Saved data entries:
..........

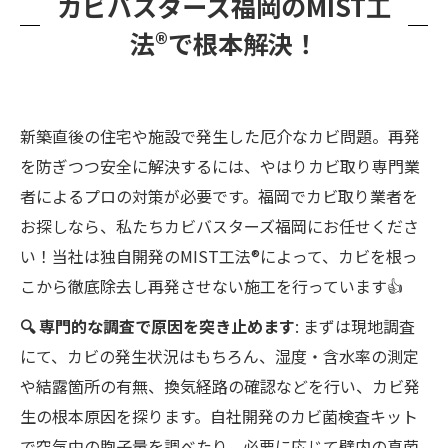
カビバスターズ福岡のMIST工
法®で根本解決！
新築直後の住宅や施設で発生した厄介なカビ問題。再発
を防ぎつつ安全に解決するには、やはりカビ取り専門業
者によるプロの対策が必要です。福岡でカビ取り業者を
お探しなら、私たちカビバスターズ福岡にお任せくださ
い！当社は独自開発のMIST工法®によって、カビを根っ
こから徹底除去し再発させない施工を行っています👍
🔍 専門的な調査で原因を突き止めます
: まずは現地調査
にて、カビの発生状況はもちろん、湿度・含水率の測定
や結露箇所の有無、換気経路の確認などを行い、カビ発
生の根本原因を探ります。自社開発のカビ菌検査キット
で空気中の胞子量を調べたり、必要に応じて壁内の真菌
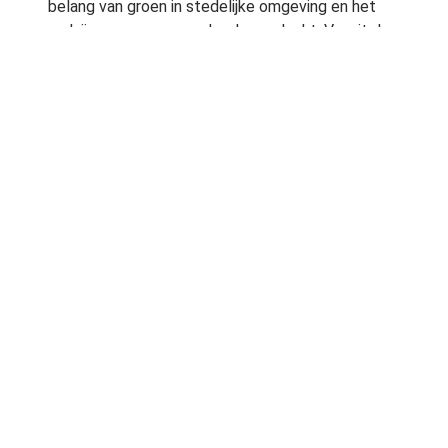
belang van groen in stedelijke omgeving en het
welzijn van mensen onder de aandacht. Vanuit de
vragen kon worden geconcludeerd dat deze
commissie zich wil gaan inzetten om het groen
hoog op de agenda te zetten. ( foto: De
Boomkwekerij)
Volledige informatie:
Lees hier meer informatie
Lees hier het persbericht
Ook interessant:
Beleid, Groenforum, tweede kamer
Bron:
Plant Publicity Holland
Vereniging van Hoveniers en Groenvoorzieners
Anthos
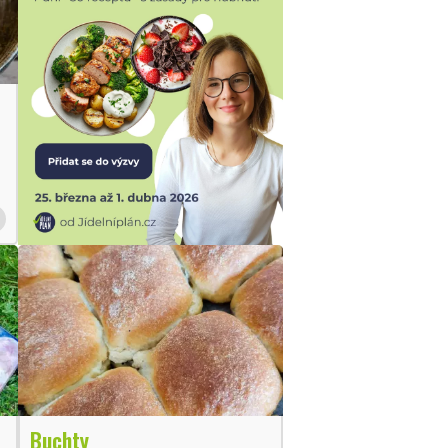
Buchty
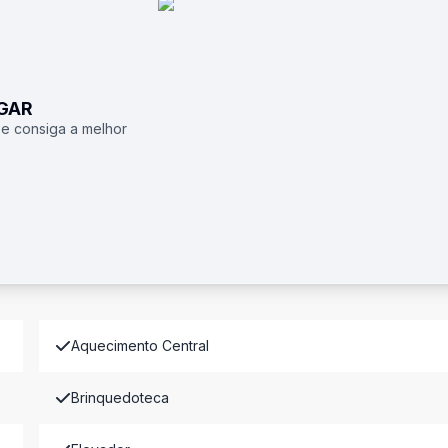
UGAR
 e consiga a melhor
Aquecimento Central
Brinquedoteca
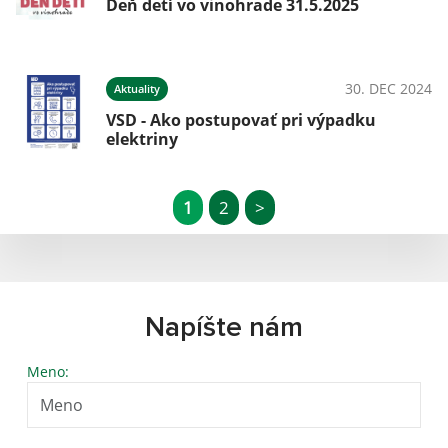
Deň detí vo vinohrade 31.5.2025
30. DEC 2024
Aktuality
VSD - Ako postupovať pri výpadku
elektriny
1
2
>
Napíšte nám
Meno:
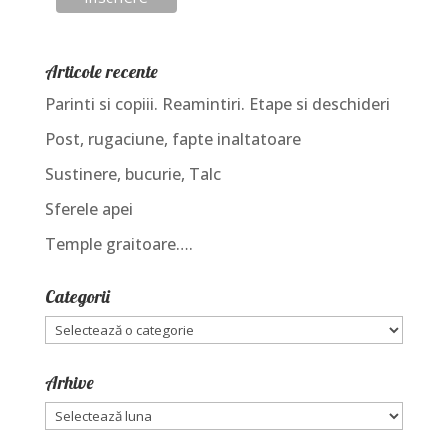
Articole recente
Parinti si copiii. Reamintiri. Etape si deschideri
Post, rugaciune, fapte inaltatoare
Sustinere, bucurie, Talc
Sferele apei
Temple graitoare….
Categorii
Categorii
Arhive
Arhive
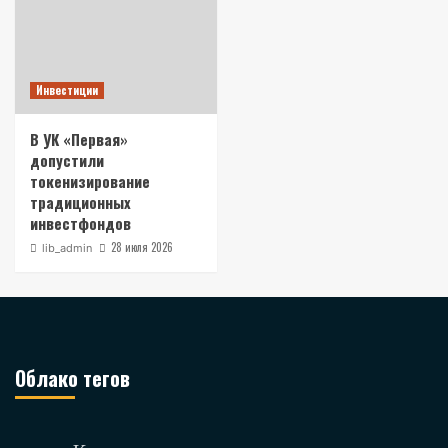
Инвестиции
В УК «Первая»
допустили
токенизирование
традиционных
инвестфондов
28 июля 2026
lib_admin
Облако тегов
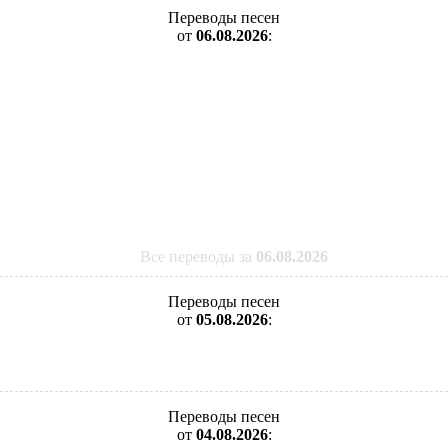
Переводы песен
от
06.08.2026
:
Все переводы за
06.08.2026
Переводы песен
от
05.08.2026
:
Переводы песен
от
04.08.2026
:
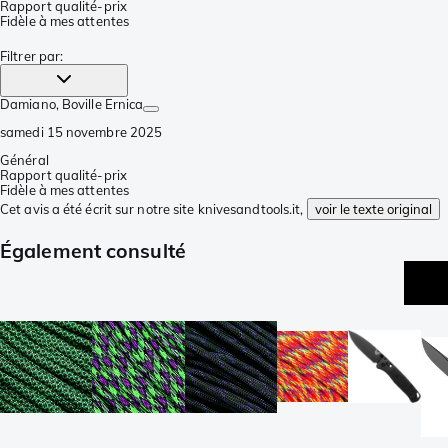
Rapport qualité-prix
Fidèle à mes attentes
Filtrer par
:
Damiano
, Boville Ernica
samedi 15 novembre 2025
Général
Rapport qualité-prix
Fidèle à mes attentes
Cet avis a été écrit sur notre site knivesandtools.it,
voir le texte original
Également consulté
ex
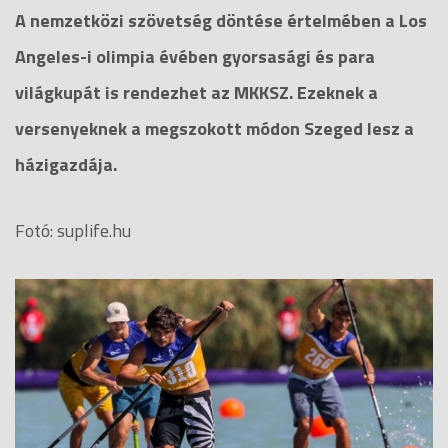
A nemzetközi szövetség döntése értelmében a Los
Angeles-i olimpia évében gyorsasági és para
világkupát is rendezhet az MKKSZ. Ezeknek a
versenyeknek a megszokott módon Szeged lesz a
házigazdája.
Fotó: suplife.hu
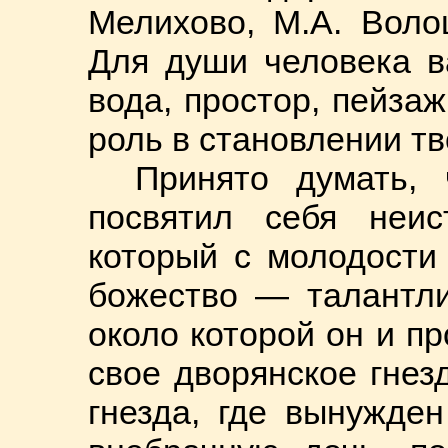
Мелихово, М.А. Воло
Для души человека в
вода, простор, пейза
роль в становлении тв
Принято думать, 
посвятил себя неис
который с молодости 
божество — талантли
около которой он и п
свое дворянское гнез
гнезда, где вынужде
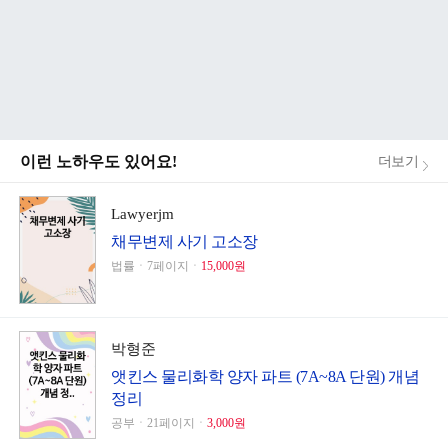
이런 노하우도 있어요!
더보기
Lawyerjm
채무변제 사기 고소장
법률ㆍ7페이지ㆍ
15,000원
박형준
앳킨스 물리화학 양자 파트 (7A~8A 단원) 개념
정리
공부ㆍ21페이지ㆍ
3,000원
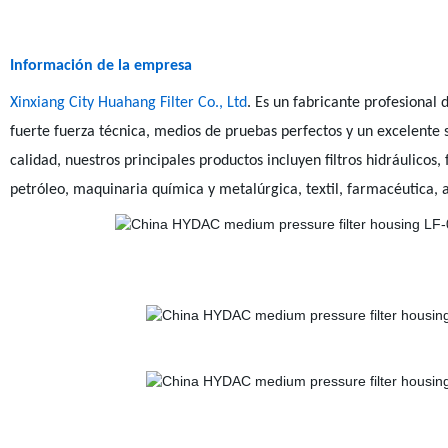
Información de la empresa
Xinxiang City Huahang Filter Co., Ltd
. Es un fabricante profesional 
fuerte fuerza técnica, medios de pruebas perfectos y un excelente 
calidad, nuestros principales productos incluyen filtros hidráulicos, 
petróleo, maquinaria química y metalúrgica, textil, farmacéutica, 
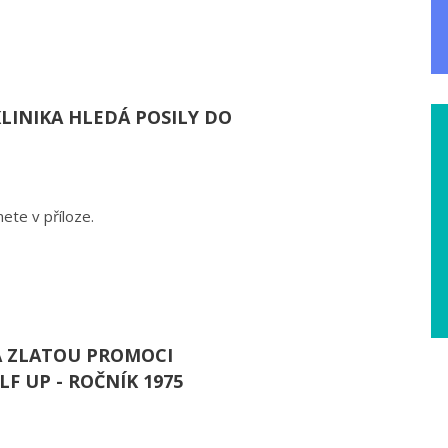
KLINIKA HLEDÁ POSILY DO
ete v příloze.
 ZLATOU PROMOCI
F UP - ROČNÍK 1975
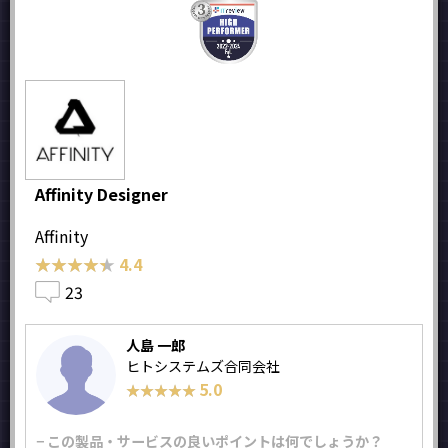
Affinity Designer
Affinity
★★★★★
★★★★★
4.4
23
人島 一郎
ヒトシステムズ合同会社
5.0
★★★★★
★★★★★
− この製品・サービスの良いポイントは何でしょうか？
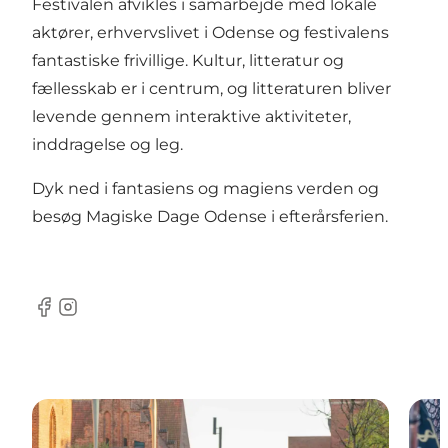
Festivalen afvikles i samarbejde med lokale
aktører, erhvervslivet i Odense og festivalens
fantastiske frivillige. Kultur, litteratur og
fællesskab er i centrum, og litteraturen bliver
levende gennem interaktive aktiviteter,
inddragelse og leg.
Dyk ned i fantasiens og magiens verden og
besøg Magiske Dage Odense i efterårsferien.
Facebook
Instagram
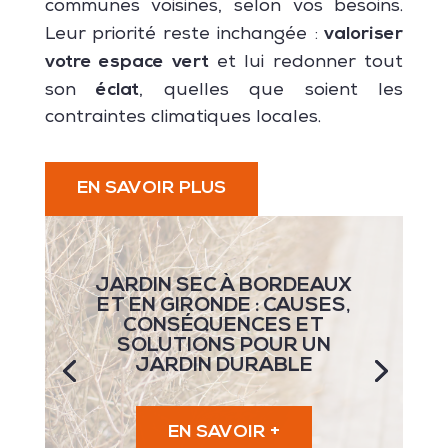
communes voisines, selon vos besoins.
valoriser
Leur priorité reste inchangée :
votre espace vert
et lui redonner tout
éclat
son
, quelles que soient les
contraintes climatiques locales.
EN SAVOIR PLUS
JARDIN SEC À BORDEAUX
ET EN GIRONDE : CAUSES,
CONSÉQUENCES ET
SOLUTIONS POUR UN
JARDIN DURABLE
EN SAVOIR +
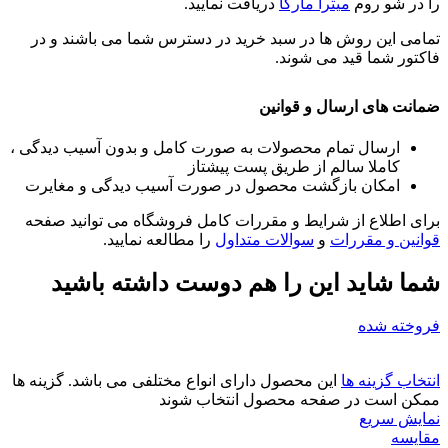
را در شو روم
میترا مارکا
دریافت نمایید.
تمامی این روش ها در سبد خرید در دسترس شما می باشند و در
فاکتور شما قید می شوند.
ضمانت های ارسال و قوانین
ارسال تمام محصولات به صورت کامل و بدون آسیب دیدگی ،
کاملا سالم از طریق پست پیشتاز
امکان بازگشت محصول در صورت آسیب دیدگی و مغایرت
برای اطلاع از شرایط و مقررات کامل فروشگاه می توانید صفحه
قوانین و مقررات
و
سوالات متداول
را مطالعه نمایید.
شما شاید این را هم دوست داشته باشید
فروخته شده
انتخاب گزینه ها
این محصول دارای انواع مختلفی می باشد. گزینه ها
ممکن است در صفحه محصول انتخاب شوند
نمایش سریع
مقايسه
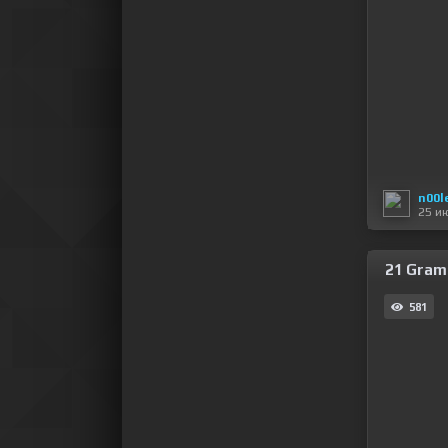
n00l
25 и
21 Grams
581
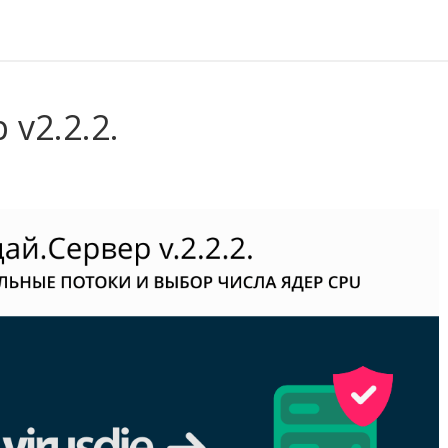
v2.2.2.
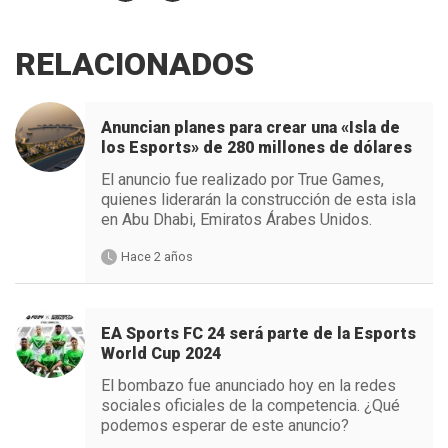
RELACIONADOS
Anuncian planes para crear una «Isla de
los Esports» de 280 millones de dólares
El anuncio fue realizado por True Games,
quienes liderarán la construcción de esta isla
en Abu Dhabi, Emiratos Árabes Unidos.
Hace 2 años
EA Sports FC 24 será parte de la Esports
World Cup 2024
El bombazo fue anunciado hoy en la redes
sociales oficiales de la competencia. ¿Qué
podemos esperar de este anuncio?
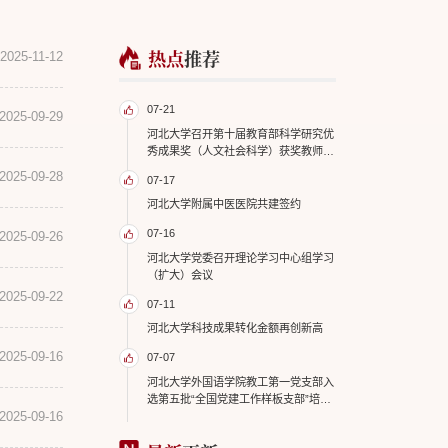
热点
推荐
2025-11-12
07-21
2025-09-29
河北大学召开第十届教育部科学研究优
秀成果奖（人文社会科学）获奖教师座
谈会
2025-09-28
07-17
河北大学附属中医医院共建签约
07-16
2025-09-26
河北大学党委召开理论学习中心组学习
（扩大）会议
2025-09-22
07-11
河北大学科技成果转化金额再创新高
2025-09-16
07-07
河北大学外国语学院教工第一党支部入
选第五批“全国党建工作样板支部”培育
2025-09-16
创建单位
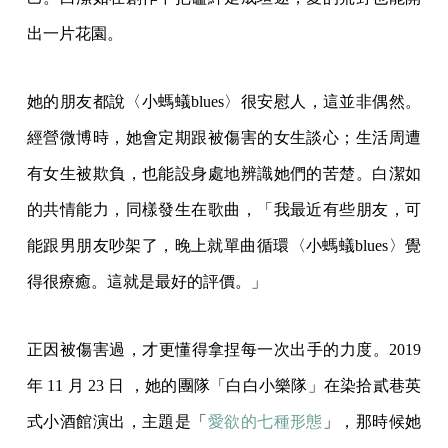
出一片花園。
她的朋友都說〈小螞蟻blues〉很安慰人，這並非偶然。
經營微博時，她會定期跟被傷害的女生談心；生活周遭
有女生被欺負，也能設身處地辨識她們的苦楚。白潔如
的共情能力，同樣發生在歌曲，「我最近有些朋友，可
能跟男朋友吵架了，晚上就單曲循環〈小螞蟻blues〉覺
得很療癒。這就是最好的評價。」
正因被傷害過，才更懂得拿捏每一次出手的力度。2019
年 11 月 23 日 ，她的團隊「白白小樂隊」在染拾貳巷英
式小酒館演出，主題是「
愛欲的七種形態
」，那時候她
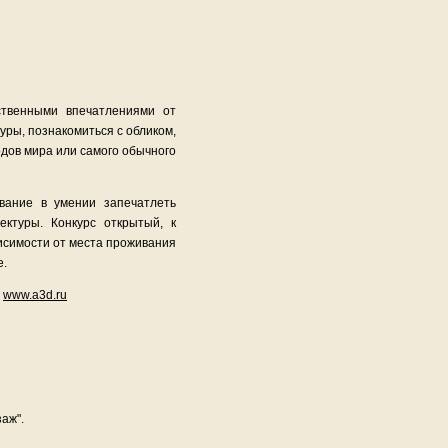
ственными впечатлениями от
уры, познакомиться с обликом,
одов мира или самого обычного
ование в умении запечатлеть
ктуры. Конкурс открытый, к
исимости от места проживания
е.
е
www.a3d.ru
аж".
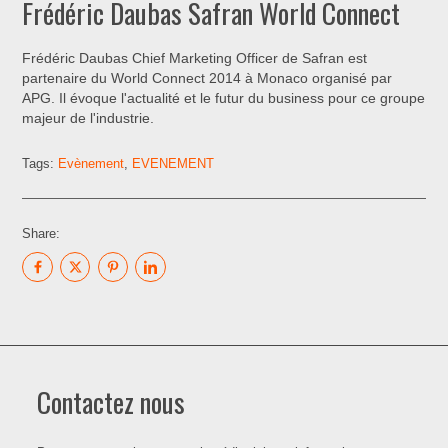
Frédéric Daubas Safran World Connect
Frédéric Daubas Chief Marketing Officer de Safran est
partenaire du World Connect 2014 à Monaco organisé par
APG. Il évoque l'actualité et le futur du business pour ce groupe
majeur de l'industrie.
Tags:
Evènement
,
EVENEMENT
Share:
Contactez nous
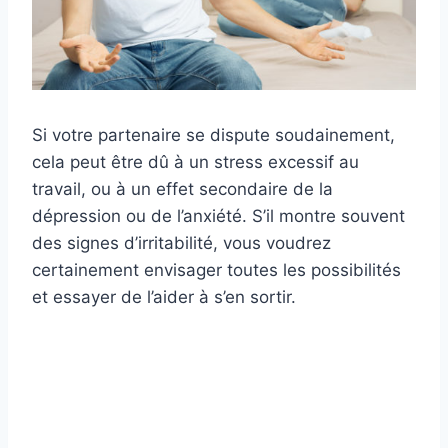
Si votre partenaire se dispute soudainement,
cela peut être dû à un stress excessif au
travail, ou à un effet secondaire de la
dépression ou de l’anxiété. S’il montre souvent
des signes d’irritabilité, vous voudrez
certainement envisager toutes les possibilités
et essayer de l’aider à s’en sortir.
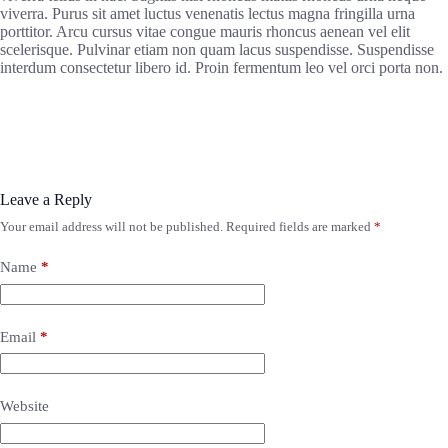
viverra. Purus sit amet luctus venenatis lectus magna fringilla urna
porttitor. Arcu cursus vitae congue mauris rhoncus aenean vel elit
scelerisque. Pulvinar etiam non quam lacus suspendisse. Suspendisse
interdum consectetur libero id. Proin fermentum leo vel orci porta non.
Leave a Reply
Your email address will not be published.
Required fields are marked
*
Name
*
Email
*
Website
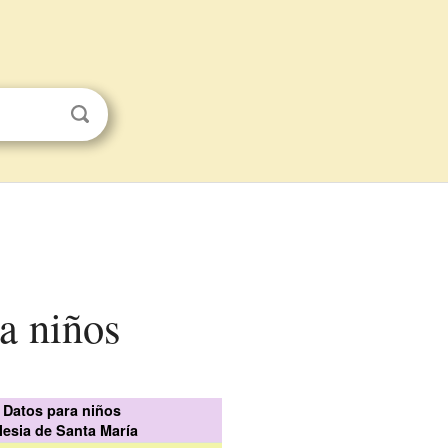
ra niños
Datos para niños
glesia de Santa María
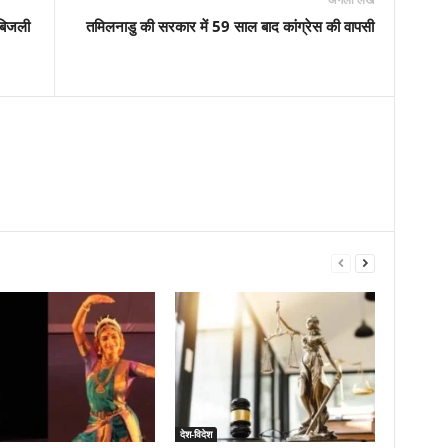
 बिजली
तमिलनाडु की सरकार में 59 साल बाद कांग्रेस की वापसी
देश-विदेश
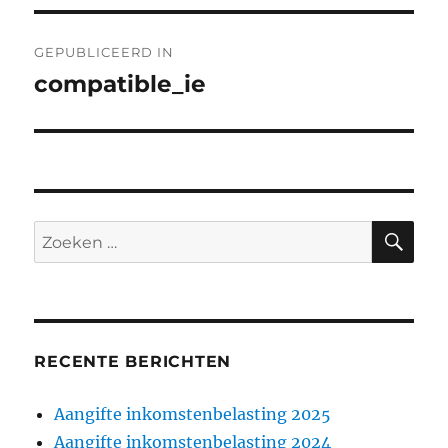
Bericht
GEPUBLICEERD IN
navigatie
compatible_ie
ZO
Zoeken
naar:
RECENTE BERICHTEN
Aangifte inkomstenbelasting 2025
Aangifte inkomstenbelasting 2024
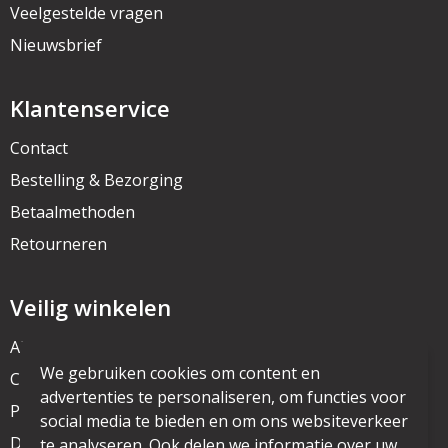
Veelgestelde vragen
Nieuwsbrief
Klantenservice
Contact
Bestelling & Bezorging
Betaalmethoden
Retourneren
Veilig winkelen
Algemene voorwaarden
We gebruiken cookies om content en
Cookieverklaring
advertenties te personaliseren, om functies voor
Privacyverklaring
social media te bieden en om ons websiteverkeer
Disclaimer
te analyseren. Ook delen we informatie over uw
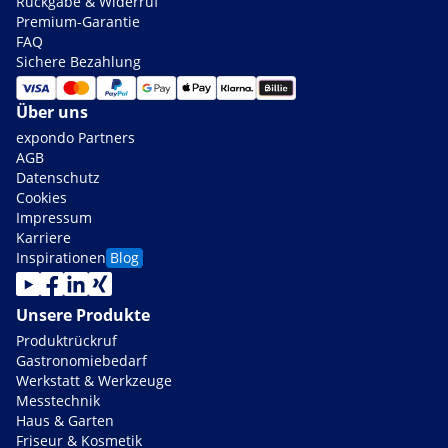
Rückgabe & Widerruf
Premium-Garantie
FAQ
Sichere Bezahlung
Über uns
expondo Partners
AGB
Datenschutz
Cookies
Impressum
Karriere
Inspirationen
Blog
Unsere Produkte
Produktrückruf
Gastronomiebedarf
Werkstatt & Werkzeuge
Messtechnik
Haus & Garten
Friseur & Kosmetik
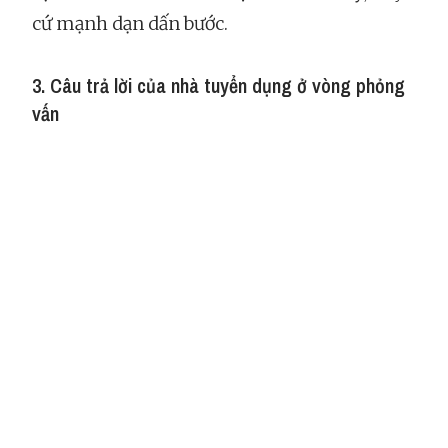
cứ mạnh dạn dấn bước.
3. Câu trả lời của nhà tuyển dụng ở vòng phỏng
vấn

..........

Take the records above from their first line through the line with "Plant Publicity Holland" and set those lines down word for word, minus the pictures.

■ Problem solution ■
カビバスターズ福岡のMIST工
法®で根本解決！
新築直後の住宅や施設で発生した厄介なカビ問題。再発
を防ぎつつ安全に解決するには、やはりカビ取り専門業
者によるプロの対策が必要です。福岡でカビ取り業者を
お探しなら、私たちカビバスターズ福岡にお任せくださ
い！当社は独自開発のMIST工法®によって、カビを根っ
こから徹底除去し再発させない施工を行っています👍
🔍 専門的な調査で原因を突き止めます
: まずは現地調査
にて、カビの発生状況はもちろん、湿度・含水率の測定
や結露箇所の有無、換気経路の確認などを行い、カビ発
生の根本原因を探ります。自社開発のカビ菌検査キット
で空気中の胞子量を調べたり、必要に応じて壁内の真菌
belang van groen in stedelijke omgeving en het
welzijn van mensen onder de aandacht. Vanuit de
vragen kon worden geconcludeerd dat deze
commissie zich wil gaan inzetten om het groen
hoog op de agenda te zetten. ( foto: De
Boomkwekerij)
Volledige informatie:
Lees hier meer informatie
Lees hier het persbericht
Ook interessant:
Beleid, Groenforum, tweede kamer
Bron:
Plant Publicity Holland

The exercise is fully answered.